G and A expense as adjusted totaled $8,000,000 for the 4th quarter versus $9,100,000 in the 3rd quarter. This reduction was a result of continued focus on cutting corporate overhead costs as we and we expect this downward trend to continue into 2019. Similar to the Q3, we had a significant amount of non recurring expense in the 4th quarter primarily related to the well level chemical treating of H2S and Monument Draw. As I mentioned earlier, we have our plant coming online here in the next few weeks and we expect these costs to materially improve for the rest of the year, somewhere around $2.25 an Mcf is what we expect. With respect to D and C Capital, we incurred about $94,000,000 during the Q4, which was in line with expectations.

We spent another $41,000,000 in the 4th quarter on infrastructure, seismic and other, with most of this spend related to the continued build out of our sour gas handling and treatment facilities in Monument Draw. Looking forward, our 2019 production guidance of 19,000 to 22,000 BOE a day is intentionally wide and somewhat conservative. This is driven by 2 things. First, even though we expect our H2S treating system to work well out of the gate, it is difficult for us to predict the H2S levels we will see on future wells and mine withdraw. It's been variable in the past.

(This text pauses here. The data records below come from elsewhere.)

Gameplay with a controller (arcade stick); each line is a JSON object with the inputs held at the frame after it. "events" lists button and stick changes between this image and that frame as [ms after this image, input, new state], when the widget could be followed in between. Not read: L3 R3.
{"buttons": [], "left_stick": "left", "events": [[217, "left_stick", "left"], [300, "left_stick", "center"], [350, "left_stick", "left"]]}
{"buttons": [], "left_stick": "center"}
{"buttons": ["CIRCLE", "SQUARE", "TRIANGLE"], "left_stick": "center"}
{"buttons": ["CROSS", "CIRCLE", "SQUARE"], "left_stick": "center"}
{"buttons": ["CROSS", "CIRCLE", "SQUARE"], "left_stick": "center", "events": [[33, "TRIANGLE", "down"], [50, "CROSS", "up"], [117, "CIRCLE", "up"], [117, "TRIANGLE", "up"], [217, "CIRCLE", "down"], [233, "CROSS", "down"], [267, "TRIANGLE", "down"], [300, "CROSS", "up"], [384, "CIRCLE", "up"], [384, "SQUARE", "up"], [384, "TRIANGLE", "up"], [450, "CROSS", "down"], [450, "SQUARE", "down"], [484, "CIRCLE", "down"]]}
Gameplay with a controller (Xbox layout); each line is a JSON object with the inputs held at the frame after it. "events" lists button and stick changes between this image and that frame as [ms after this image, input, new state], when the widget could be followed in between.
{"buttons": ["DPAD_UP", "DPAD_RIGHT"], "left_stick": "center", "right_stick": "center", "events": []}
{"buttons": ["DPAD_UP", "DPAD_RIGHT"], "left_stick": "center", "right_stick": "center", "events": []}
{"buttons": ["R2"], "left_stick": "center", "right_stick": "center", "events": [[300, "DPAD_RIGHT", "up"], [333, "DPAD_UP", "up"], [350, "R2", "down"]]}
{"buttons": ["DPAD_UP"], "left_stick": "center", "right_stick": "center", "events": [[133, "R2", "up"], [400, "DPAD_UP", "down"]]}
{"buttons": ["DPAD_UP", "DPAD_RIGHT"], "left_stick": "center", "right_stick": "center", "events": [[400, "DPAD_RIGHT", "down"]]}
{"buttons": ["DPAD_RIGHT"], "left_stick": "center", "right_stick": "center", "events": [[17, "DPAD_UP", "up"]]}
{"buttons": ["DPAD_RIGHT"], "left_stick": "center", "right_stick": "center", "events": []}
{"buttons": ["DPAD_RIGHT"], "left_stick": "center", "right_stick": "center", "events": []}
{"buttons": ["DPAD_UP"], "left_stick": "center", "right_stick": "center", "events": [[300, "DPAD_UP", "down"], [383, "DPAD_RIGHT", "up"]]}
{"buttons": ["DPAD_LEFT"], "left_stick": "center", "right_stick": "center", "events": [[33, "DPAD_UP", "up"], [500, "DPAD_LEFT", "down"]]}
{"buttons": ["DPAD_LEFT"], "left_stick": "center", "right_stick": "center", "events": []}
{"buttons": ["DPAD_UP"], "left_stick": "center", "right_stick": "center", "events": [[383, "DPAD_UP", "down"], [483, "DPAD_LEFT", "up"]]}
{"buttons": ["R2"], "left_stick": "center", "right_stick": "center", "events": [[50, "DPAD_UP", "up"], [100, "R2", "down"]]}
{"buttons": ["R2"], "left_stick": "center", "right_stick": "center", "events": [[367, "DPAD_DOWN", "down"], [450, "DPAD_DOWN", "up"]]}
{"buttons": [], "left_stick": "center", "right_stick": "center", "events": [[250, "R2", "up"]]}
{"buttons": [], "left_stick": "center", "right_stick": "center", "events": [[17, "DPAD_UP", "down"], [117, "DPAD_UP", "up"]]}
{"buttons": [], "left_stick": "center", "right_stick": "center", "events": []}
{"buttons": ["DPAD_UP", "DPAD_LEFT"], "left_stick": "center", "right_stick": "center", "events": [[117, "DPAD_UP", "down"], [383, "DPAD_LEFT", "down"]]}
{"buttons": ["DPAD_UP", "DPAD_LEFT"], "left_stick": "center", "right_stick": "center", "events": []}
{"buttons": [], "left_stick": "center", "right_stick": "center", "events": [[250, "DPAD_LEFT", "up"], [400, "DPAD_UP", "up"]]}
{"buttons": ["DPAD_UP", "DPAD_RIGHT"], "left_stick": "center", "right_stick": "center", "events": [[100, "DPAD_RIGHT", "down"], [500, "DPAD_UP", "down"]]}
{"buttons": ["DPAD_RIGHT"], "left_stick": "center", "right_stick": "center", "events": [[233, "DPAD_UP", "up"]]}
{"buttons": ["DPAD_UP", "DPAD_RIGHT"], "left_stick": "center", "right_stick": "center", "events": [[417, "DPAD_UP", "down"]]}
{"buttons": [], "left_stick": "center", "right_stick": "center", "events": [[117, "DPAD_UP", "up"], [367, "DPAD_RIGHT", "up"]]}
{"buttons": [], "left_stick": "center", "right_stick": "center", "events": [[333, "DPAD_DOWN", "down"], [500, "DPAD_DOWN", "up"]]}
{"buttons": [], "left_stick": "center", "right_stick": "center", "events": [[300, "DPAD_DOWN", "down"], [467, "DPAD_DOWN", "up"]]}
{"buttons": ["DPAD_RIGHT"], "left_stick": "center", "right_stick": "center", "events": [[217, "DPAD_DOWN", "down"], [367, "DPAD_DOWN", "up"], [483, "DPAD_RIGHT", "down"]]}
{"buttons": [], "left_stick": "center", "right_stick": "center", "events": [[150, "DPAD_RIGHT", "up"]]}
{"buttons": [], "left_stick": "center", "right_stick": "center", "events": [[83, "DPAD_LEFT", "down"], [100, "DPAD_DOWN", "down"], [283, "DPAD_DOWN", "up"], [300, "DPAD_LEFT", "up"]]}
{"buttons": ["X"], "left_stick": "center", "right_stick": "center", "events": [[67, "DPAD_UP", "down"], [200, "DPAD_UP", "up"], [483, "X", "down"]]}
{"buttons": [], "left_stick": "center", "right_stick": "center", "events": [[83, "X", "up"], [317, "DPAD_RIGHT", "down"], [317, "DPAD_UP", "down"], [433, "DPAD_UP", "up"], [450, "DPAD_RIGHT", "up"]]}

Therefore, we wanted to bake in a level of conservatism. Furthermore, we are still in the early development of our West Quito Draw asset and we want to provide a level of cushion to account for the early stage nature of our development there. Our D and C CapEx guidance of $190,000,000 to $210,000,000 is predicated on a 2 rig plan for 2019 with the split of drilling time between Monument Draw and West Quito Draw. Our infrastructure and other capital spend will be front end loaded as we complete our build out of the sour gas infrastructure and treating facilities in Monument Draw in the Q1 of 2019. Our operating cost guidance includes the impact of higher water disposal costs associated with our recent deal with WaterBridge and that amount equates to about $2 per BOE higher LOE costs than we've seen historically.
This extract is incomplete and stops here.